Robustness of Vision Foundation Models to Common Perturbations

April 16, 2026 · Grace Period · 🏛 CVPR 2026 Workshop

Authors Hongbin Liu, Zhengyuan Jiang, Cheng Hong, Neil Zhenqiang Gong arXiv ID 2604.14973 Category cs.CR: Cryptography & Security Cross-listed cs.CV Citations 0 Venue CVPR 2026 Workshop

Abstract

A vision foundation model outputs an embedding vector for an image, which can be affected by common editing operations (e.g., JPEG compression, brightness, contrast adjustments).
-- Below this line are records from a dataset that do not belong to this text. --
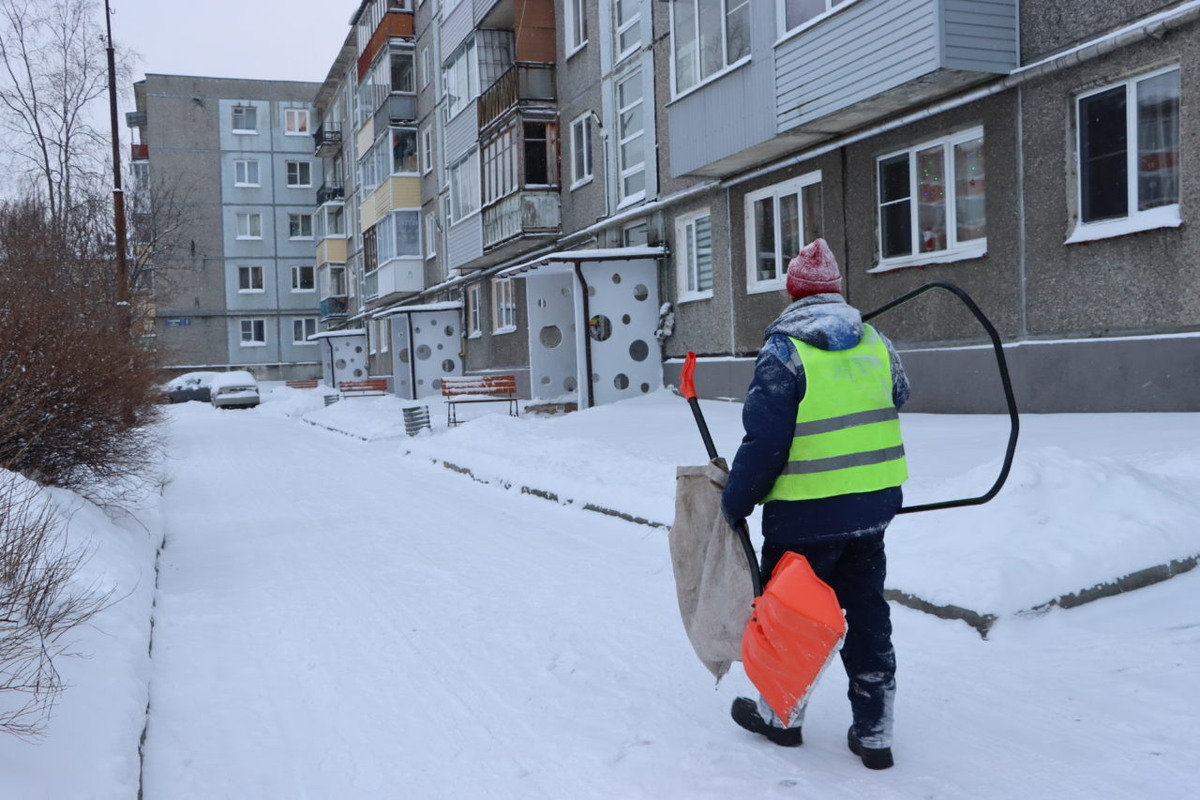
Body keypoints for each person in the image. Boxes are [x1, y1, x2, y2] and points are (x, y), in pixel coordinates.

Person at [721, 238, 909, 770]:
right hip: (870, 513)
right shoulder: (876, 342)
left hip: (803, 519)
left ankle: (782, 721)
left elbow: (764, 445)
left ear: (792, 292)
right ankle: (875, 734)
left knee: (790, 620)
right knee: (867, 616)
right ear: (836, 291)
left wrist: (735, 503)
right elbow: (900, 394)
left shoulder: (783, 353)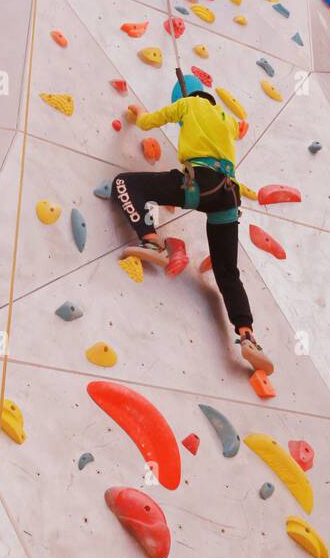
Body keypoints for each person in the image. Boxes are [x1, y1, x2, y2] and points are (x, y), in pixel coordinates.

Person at [110, 75, 273, 374]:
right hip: (228, 197)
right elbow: (237, 130)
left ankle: (152, 241)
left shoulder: (185, 105)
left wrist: (136, 112)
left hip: (200, 184)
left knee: (125, 184)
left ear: (183, 97)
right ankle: (248, 337)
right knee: (227, 274)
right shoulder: (225, 119)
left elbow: (148, 123)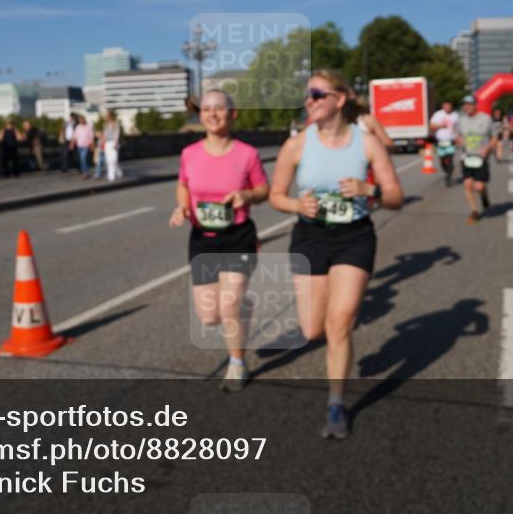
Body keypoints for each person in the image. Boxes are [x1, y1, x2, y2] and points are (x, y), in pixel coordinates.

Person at [269, 70, 403, 439]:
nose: (309, 100)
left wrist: (369, 190)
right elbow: (275, 194)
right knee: (313, 329)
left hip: (354, 238)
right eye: (307, 94)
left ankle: (335, 404)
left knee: (338, 323)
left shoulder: (367, 142)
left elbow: (396, 197)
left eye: (317, 93)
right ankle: (339, 327)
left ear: (340, 99)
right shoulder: (296, 145)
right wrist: (297, 203)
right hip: (311, 237)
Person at [170, 89, 269, 391]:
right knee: (209, 316)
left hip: (238, 236)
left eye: (219, 108)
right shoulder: (190, 153)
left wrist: (247, 195)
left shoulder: (247, 153)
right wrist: (182, 205)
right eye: (206, 109)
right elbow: (183, 184)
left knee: (228, 305)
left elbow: (264, 190)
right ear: (200, 115)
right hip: (203, 238)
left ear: (232, 113)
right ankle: (242, 308)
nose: (212, 114)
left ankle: (237, 364)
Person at [455, 96, 496, 224]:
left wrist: (487, 148)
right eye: (464, 105)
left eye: (469, 104)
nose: (466, 107)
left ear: (475, 105)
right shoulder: (461, 120)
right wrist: (459, 141)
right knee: (467, 184)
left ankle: (484, 195)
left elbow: (494, 138)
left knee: (479, 186)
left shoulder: (486, 119)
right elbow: (458, 136)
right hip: (467, 156)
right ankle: (474, 211)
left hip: (481, 157)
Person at [429, 100, 459, 186]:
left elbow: (459, 127)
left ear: (451, 106)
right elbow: (431, 126)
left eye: (449, 106)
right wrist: (440, 126)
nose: (447, 108)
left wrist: (458, 136)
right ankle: (446, 172)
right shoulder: (438, 114)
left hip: (451, 140)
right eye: (445, 106)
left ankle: (448, 177)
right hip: (440, 141)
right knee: (442, 159)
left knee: (449, 158)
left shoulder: (455, 115)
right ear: (443, 106)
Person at [101, 111, 123, 182]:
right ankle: (119, 172)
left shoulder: (115, 123)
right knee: (108, 160)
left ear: (110, 116)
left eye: (107, 116)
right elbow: (104, 135)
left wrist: (116, 143)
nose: (106, 117)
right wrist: (102, 143)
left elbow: (117, 133)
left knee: (112, 160)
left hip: (113, 142)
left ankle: (111, 176)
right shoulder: (105, 124)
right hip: (107, 143)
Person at [72, 115, 95, 179]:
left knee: (83, 158)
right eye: (80, 120)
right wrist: (72, 143)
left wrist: (92, 144)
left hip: (86, 145)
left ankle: (84, 173)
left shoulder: (88, 127)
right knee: (83, 160)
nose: (81, 121)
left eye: (82, 120)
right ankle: (86, 171)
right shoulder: (78, 127)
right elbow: (75, 136)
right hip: (79, 145)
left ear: (84, 120)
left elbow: (91, 136)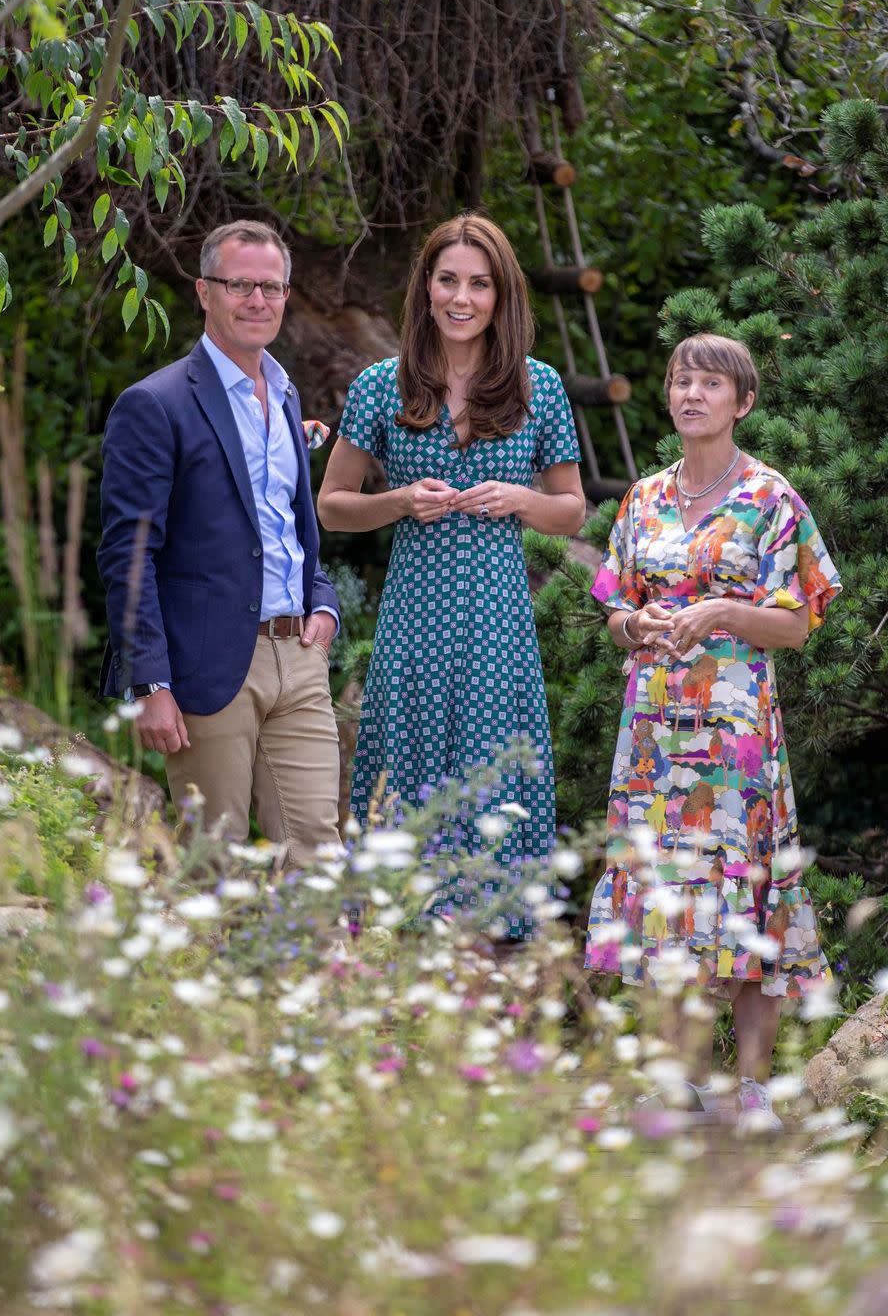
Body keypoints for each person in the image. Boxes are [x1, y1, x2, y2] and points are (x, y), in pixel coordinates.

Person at [584, 332, 841, 1127]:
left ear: (744, 402)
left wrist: (726, 612)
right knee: (666, 895)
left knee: (745, 889)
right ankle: (684, 1081)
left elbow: (800, 626)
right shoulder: (643, 499)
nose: (692, 394)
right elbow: (612, 606)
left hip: (734, 740)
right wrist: (636, 625)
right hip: (655, 736)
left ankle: (754, 1087)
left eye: (710, 384)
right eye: (681, 381)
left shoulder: (771, 498)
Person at [318, 213, 585, 938]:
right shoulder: (381, 385)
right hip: (415, 618)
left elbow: (572, 512)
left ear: (502, 296)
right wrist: (398, 501)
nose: (461, 298)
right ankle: (401, 944)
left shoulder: (539, 386)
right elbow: (333, 507)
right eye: (448, 281)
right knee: (406, 770)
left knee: (494, 774)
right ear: (425, 288)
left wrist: (524, 500)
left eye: (479, 283)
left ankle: (494, 949)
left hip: (498, 625)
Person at [97, 219, 342, 866]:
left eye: (271, 287)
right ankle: (201, 970)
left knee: (317, 855)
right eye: (240, 285)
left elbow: (288, 522)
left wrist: (322, 601)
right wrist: (149, 680)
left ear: (287, 295)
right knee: (215, 861)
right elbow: (129, 555)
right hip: (205, 666)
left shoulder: (285, 395)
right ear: (205, 291)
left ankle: (319, 972)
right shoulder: (156, 405)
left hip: (300, 657)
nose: (257, 300)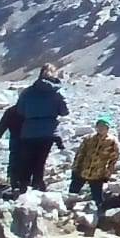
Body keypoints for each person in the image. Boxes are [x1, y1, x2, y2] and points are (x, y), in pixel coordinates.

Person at [15, 64, 69, 192]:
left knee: (27, 160)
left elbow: (20, 111)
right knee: (40, 161)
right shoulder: (57, 92)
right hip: (48, 132)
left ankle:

These common perturbations alter embedding vectors and may impact the performance of downstream tasks using these embeddings. In this work, we present the first systematic study on foundation models' robustness to such perturbations. We propose three robustness metrics and formulate five desired mathematical properties for these metrics, analyzing which properties they satisfy or violate. Using these metrics, we evaluate six industry-scale foundation models (OpenAI, Meta) across nine common perturbation categories, finding them generally non-robust. We also show that common perturbations degrade downstream application performance (e.g., classification accuracy) and that robustness values can predict performance impacts. Finally, we propose a fine-tuning approach to improve robustness without sacrificing utility.